**Travail à effectuer:**
**1)** D’après le texte sur la migration et la révolution, sur quelle île échouent les bateaux où s’entassent des Tunisiens et des Africains subsahariens ?
**2)** Reproduisez le passage du texte sur la migration et la révolution qui va de « Dès l’émergence de » jusqu’à « se réalisent pas. » inclus, en substituant « responsables politiques » à « politiciens ».

**Texte fourni:**
Migration et révolution

Le printemps arabe n’a pas radicalement modifié les schémas de migration en Méditerranée, et l’étiquette « crise de la migration » ne rend pas compte d’une réalité composite et stratifiée.

Dès l’émergence de soulèvements populaires en Afrique du Nord et au Moyen Orient, les médias et les politiciens européens se sont inquiétés à la perspective de voir déferler un  « raz de marée » de Nord-africains sur l’Europe. Ces prédictions sensationnalistes ne s’appuyaient sur aucune base scientifique, et nous ne devrions pas trouver surprenant qu’elles ne se réalisent pas.   

La migration, sous ses différentes formes, a néanmoins joué un rôle déterminant dans les soulèvements qui se sont propagés à travers ces régions. Les files de véhicules qui fuient les villes et villages assiégés en Lybie, les travailleurs émigrés en attente de rapatriement dans les centres de rétention en Egypte et en Tunisie, les bateaux qui échouent sur l’île de Lampedusa et dans lesquels s’entassent des Tunisiens et des Africains subsahariens  cherchant à traverser la mer Méditerranée, et le retour au Caire de nombreux émigrés et étudiants universitaires qui veulent se joindre aux manifestations sur la place Tahrir, ne sont que quelques exemples pour montrer comment a eu lieu cette intersection entre la mobilité humaine et les événements en Afrique du Nord.

Certains phénomènes récents de migration ne peuvent pas être réduits à un simple effet secondaire des révolutions. Les liens potentiels entre, d’un côté la réduction des possibilités de migration d’Afrique du Nord vers l’Europe (du fait de la crise économique et de l’intensification des contrôles aux frontières) qui s’accompagne pour les jeunes défavorisés et privés de droits d’un sentiment d’exclusion et de mécontentement, et de l’autre, les manifestations dans les rues en Tunisie, en Egypte, en Lybie, en Algérie et au Maroc, méritent un examen plus attentif.

Entrées de données extraites

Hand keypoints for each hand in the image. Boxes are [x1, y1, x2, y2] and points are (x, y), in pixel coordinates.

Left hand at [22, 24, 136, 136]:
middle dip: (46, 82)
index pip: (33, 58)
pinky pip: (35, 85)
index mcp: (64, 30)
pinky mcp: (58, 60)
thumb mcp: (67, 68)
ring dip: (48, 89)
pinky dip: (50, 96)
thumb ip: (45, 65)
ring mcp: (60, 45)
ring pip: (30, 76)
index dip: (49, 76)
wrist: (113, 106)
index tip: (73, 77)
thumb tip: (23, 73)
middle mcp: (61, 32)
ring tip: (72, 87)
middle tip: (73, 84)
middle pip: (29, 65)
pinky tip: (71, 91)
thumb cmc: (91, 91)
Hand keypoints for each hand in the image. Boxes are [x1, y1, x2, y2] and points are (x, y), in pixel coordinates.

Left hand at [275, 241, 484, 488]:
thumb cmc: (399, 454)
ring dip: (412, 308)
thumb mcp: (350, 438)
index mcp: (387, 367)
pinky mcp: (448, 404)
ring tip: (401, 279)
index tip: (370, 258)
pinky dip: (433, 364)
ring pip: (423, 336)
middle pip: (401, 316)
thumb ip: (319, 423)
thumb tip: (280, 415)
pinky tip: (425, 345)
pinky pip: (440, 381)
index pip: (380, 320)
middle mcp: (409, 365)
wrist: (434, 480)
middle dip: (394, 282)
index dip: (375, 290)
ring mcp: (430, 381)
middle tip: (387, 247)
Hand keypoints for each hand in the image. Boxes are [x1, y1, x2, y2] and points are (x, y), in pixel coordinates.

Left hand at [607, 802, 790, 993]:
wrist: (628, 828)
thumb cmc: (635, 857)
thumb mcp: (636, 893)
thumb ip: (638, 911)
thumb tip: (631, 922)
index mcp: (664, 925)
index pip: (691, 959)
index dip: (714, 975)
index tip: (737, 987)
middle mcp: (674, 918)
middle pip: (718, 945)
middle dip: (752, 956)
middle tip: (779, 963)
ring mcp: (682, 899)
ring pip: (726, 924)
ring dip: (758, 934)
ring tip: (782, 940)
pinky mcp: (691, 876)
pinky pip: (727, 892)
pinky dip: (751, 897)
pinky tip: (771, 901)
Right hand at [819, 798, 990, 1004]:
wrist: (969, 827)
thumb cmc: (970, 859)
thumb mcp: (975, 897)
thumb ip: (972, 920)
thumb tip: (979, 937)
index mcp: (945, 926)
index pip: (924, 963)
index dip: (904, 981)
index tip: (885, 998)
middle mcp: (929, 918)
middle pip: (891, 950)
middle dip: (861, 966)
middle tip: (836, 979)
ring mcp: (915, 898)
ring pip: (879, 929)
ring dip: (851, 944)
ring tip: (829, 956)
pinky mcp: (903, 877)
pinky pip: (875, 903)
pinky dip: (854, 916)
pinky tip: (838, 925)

**Liste des solutions:**
**1)** Sur l’île de Lampedusa.

**2)**
Dès l’émergence de soulèvements populaires en Afrique du Nord et au Moyen Orient, les médias et les responsables politiques européens se sont inquiétés à la perspective de voir déferler un  « raz de marée » de Nord-africains sur l’Europe. Ces prédictions sensationnalistes ne s’appuyaient sur aucune base scientifique, et nous ne devrions pas trouver surprenant qu’elles ne se réalisent pas.